Can mortals make for themselves gods?

Such are not gods!’”

Jeremiah in this passage, which is probably from the exilic time, talks about Yahweh being his strength and stronghold, his refuge in the time of trouble. All the countries of the world would come from the ends of the flat earth to Yahweh. They were going to say that their fathers inherited nothing but useless lies that did not lead to any gain. How could mortals make gods for themselves? Truly, they were not gods at all. This is the universal appeal of Yahweh that does not appear until the exilic times.

The servant’s purpose (Isa 49:5-49:6)

“Now Yahweh says

That he formed me

From the womb

To be his servant.

I was to bring Jacob

Back to him.

Thus Israel might be gathered to him.

I am honored

In the sight of Yahweh.

My God has become my strength.

Yahweh says.

‘It is too light a thing

That you should be my servant

To raise up the tribes of Jacob,

To restore the survivors of Israel.

I will give you

As a light to the nations.

Thus my salvation may reach

To the ends of the earth.’”

Second Isaiah explains why this servant was formed from the womb. He was to bring back Jacob and gather Israel. This servant would be honored in the sight of Yahweh and become his strength. It was not enough that that he would raise up the tribes of Jacob or restore the survivors of Israel. He would now become the light to all the nations. Thus Yahweh would save everyone, even those at the ends of the earth.

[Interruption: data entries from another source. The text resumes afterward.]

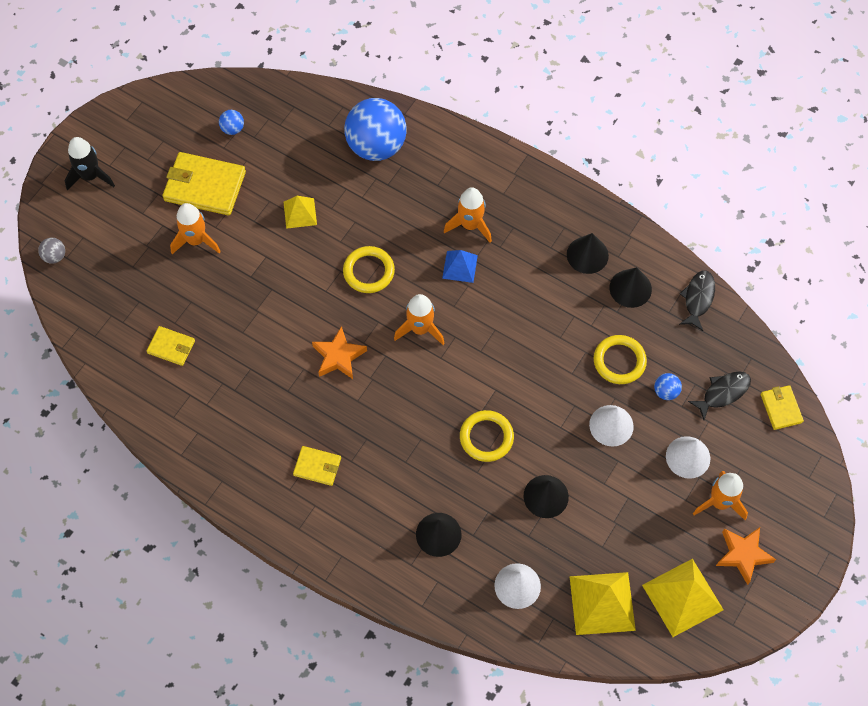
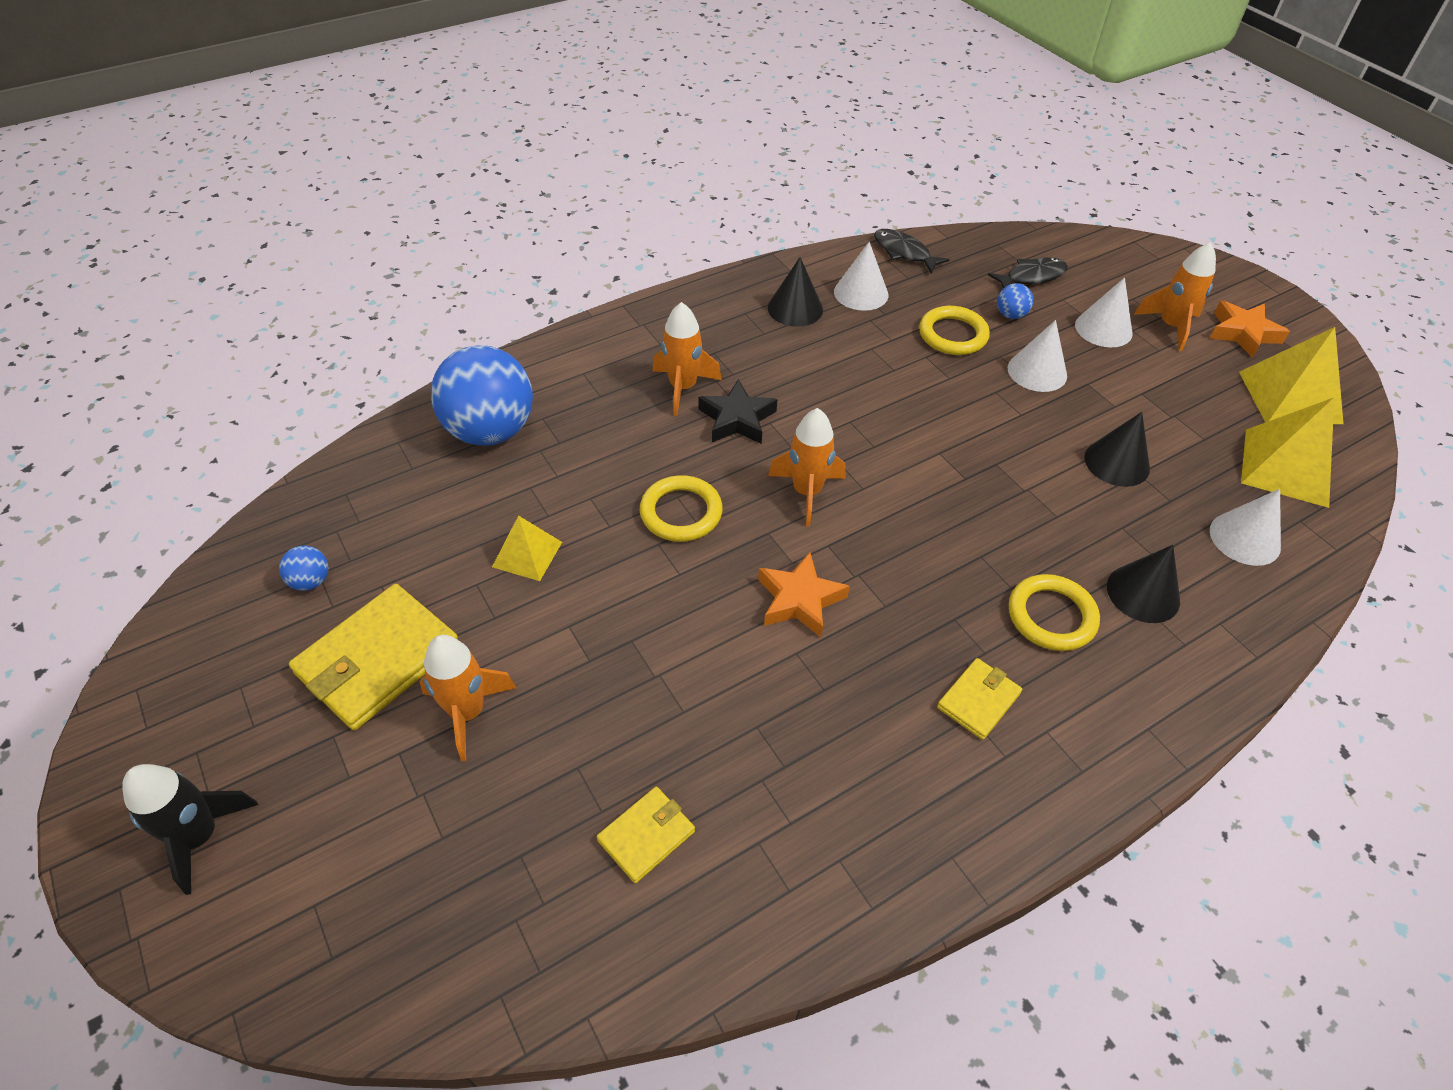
camera: 65 degrees left, 15 degrees down
grey ball [38,238,65,264] -> none
blue pyramid [442,250,478,283] -> black star [698,379,778,444]
yellow ring [460,410,514,462] -> yellow ring moved to [1009,574,1100,651]
black cone [610,267,652,308] -> white cone [834,242,888,311]
black fish [688,371,751,420] -> black fish turned 75 degrees clockwise [988,257,1068,289]
yellow wallet [761,385,804,430] -> none

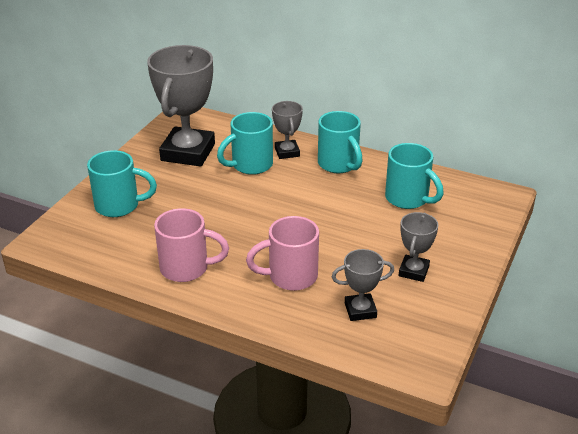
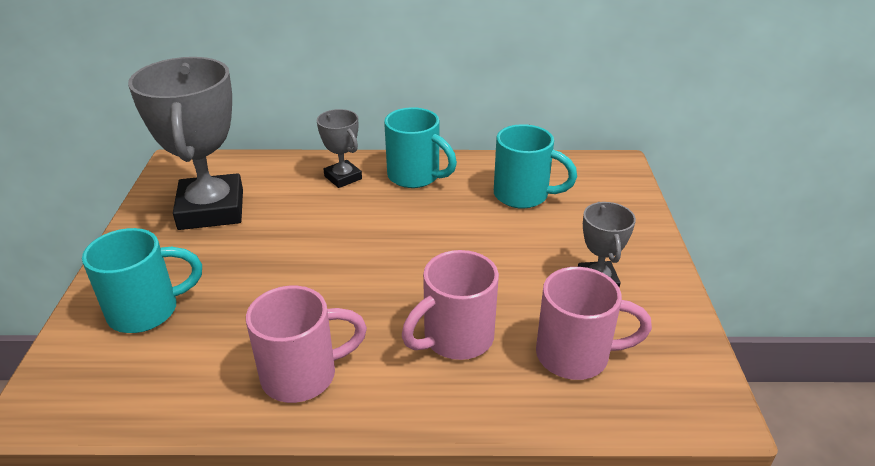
camera: 25 degrees left, 0 degrees up
turquoise mug [217,112,273,175] -> none
grey trophy [332,249,394,321] -> pink mug [536,267,652,380]

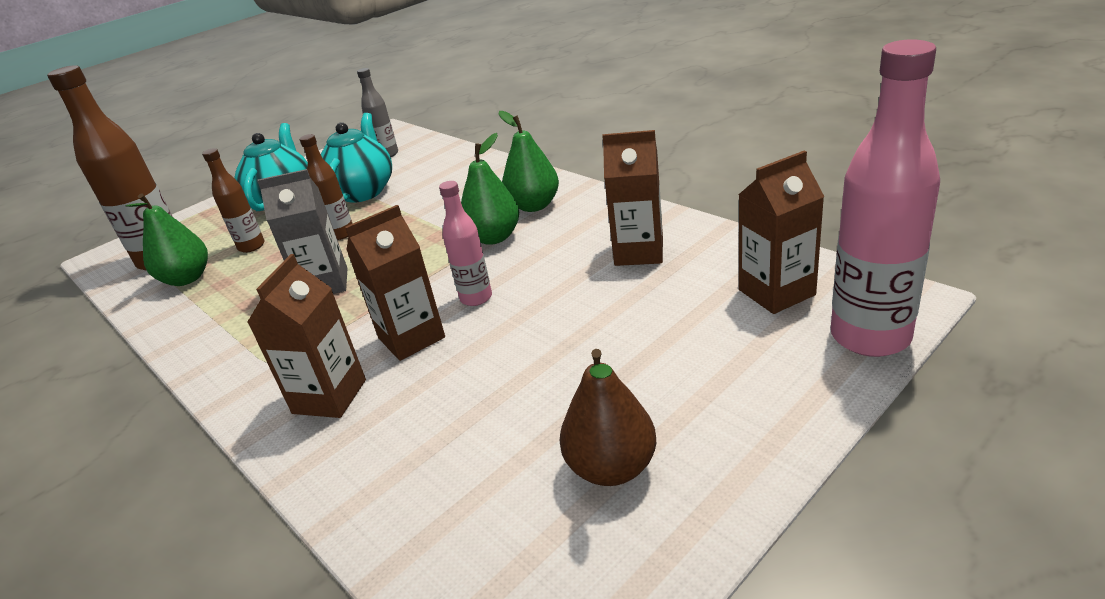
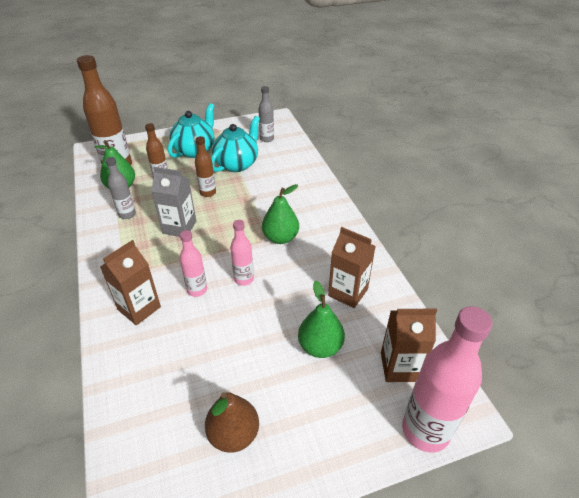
camera: 20 degrees right, 10 degrees up
brown carton [345,205,445,361] -> pink bottle [180,230,207,297]
green pear [498,111,559,212] -> green pear moved to [298,281,345,358]
none -> grey bottle [105,157,136,219]

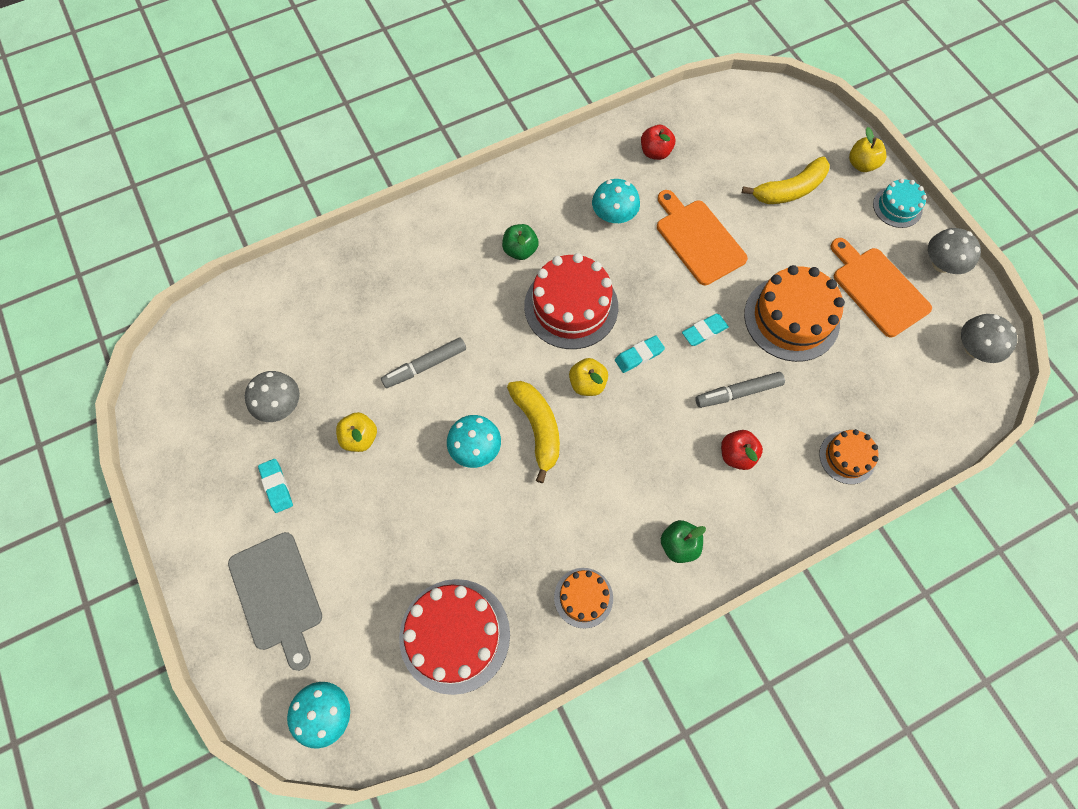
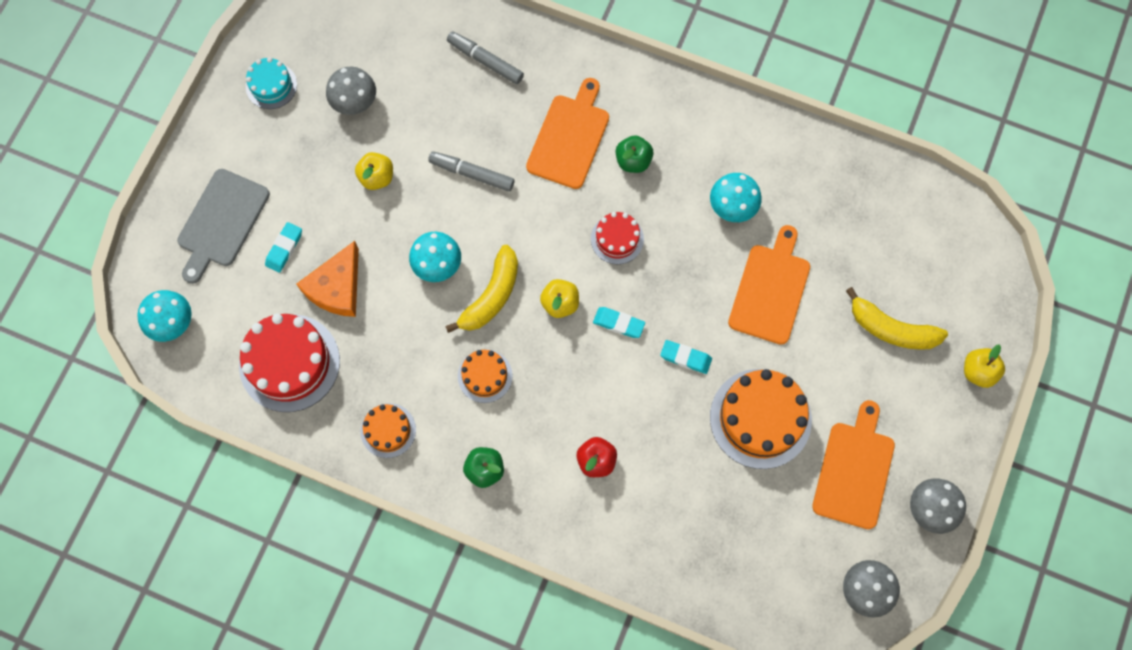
camera: 50 degrees right, 5 degrees up
turquoise eraser [258,459,293,513] -> turquoise eraser moved to [265,222,302,273]
red cake [524,253,618,349] -> red cake [591,212,644,264], size x0.54
red apple [641,125,675,160] -> none
grey marker [695,372,785,408] -> grey marker moved to [447,31,524,84]
orange cake [819,429,878,484] -> orange cake moved to [458,349,513,403]
turquoise cake [873,178,927,228] -> turquoise cake moved to [246,57,297,109]
none -> orange cheese [296,241,359,317]
none -> orange cutting board [526,78,609,189]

The discussion between Yahweh and his servant (Isa 49:3-49:4)

“Yahweh said to me.

‘You are my servant!

Israel!

I will be glorified in you.’

But I said.

‘I have labored in vain.

I have spent my strength

For nothing,

For vanity.

Yet surely my cause is with Yahweh.

My reward is with my God.’”

Second Isaiah has Yahweh call his servant Israel, not Isaiah. Yahweh was going to be glorified in his servant. However, the servant responded that he had labored in vain, spending all his strength on nothing but useless things. Nevertheless, this servant was willing to say that his cause was with Yahweh. He expected his reward from his God.

The ironsmith makes an idol (Isa 44:12-44:12)

“The ironsmith fashions it.

He works it over the coals.

He shapes it with hammers.

He forges it with his strong arm.

He becomes hungry.

His strength fails.

He drinks no water.

He is faint.”

Second Isaiah calls out the ironsmith for special attention. He has to work hard to produce this idol. He uses coal, hammers, and a strong arm. However, this blacksmith gets hungry and thirsty, so that his strength fails and he faints.

The difficulties of King Solomon (Sir 47:19-47:22)

“You brought in women

To lie at your side.

Through your body,

You were brought

Into subjection.

You stained your honor.

You defiled your family line.

You brought wrath

Upon your children.

They were grieved

At your folly.

Because the sovereignty

Was divided.

A rebel kingdom

Arose out of Ephraim.

But the Lord

Will never give up his mercy.

He will not cause

Any of his works to perish.

He will never blot out

The descendants of his chosen one.

He will not destroy

The family line

Of him who loved him.

So he gave a remnant to Jacob.

To David

He gave a root of his stock.”

Unlike the other famous holy men, Sirach points out some problems with King Solomon. He had a woman problem. As usual, Sirach blames them rather than Solomon. However, he did point out that Solomon brought in women to lie with him that reduced his strength and power. Solomon thus stained the family line with this dishonor. Thus his children suffered with the split in the Israelite kingdom. At the death of King Solomon, the rebels in Ephraim took over the northern part of the kingdom, so that only Judah was left. However, the Lord was merciful and never gave up, so that the family line was not destroyed. They just had less power. The remnant remained of Jacob and David and his family. The roots were still there, even if the tree was smaller.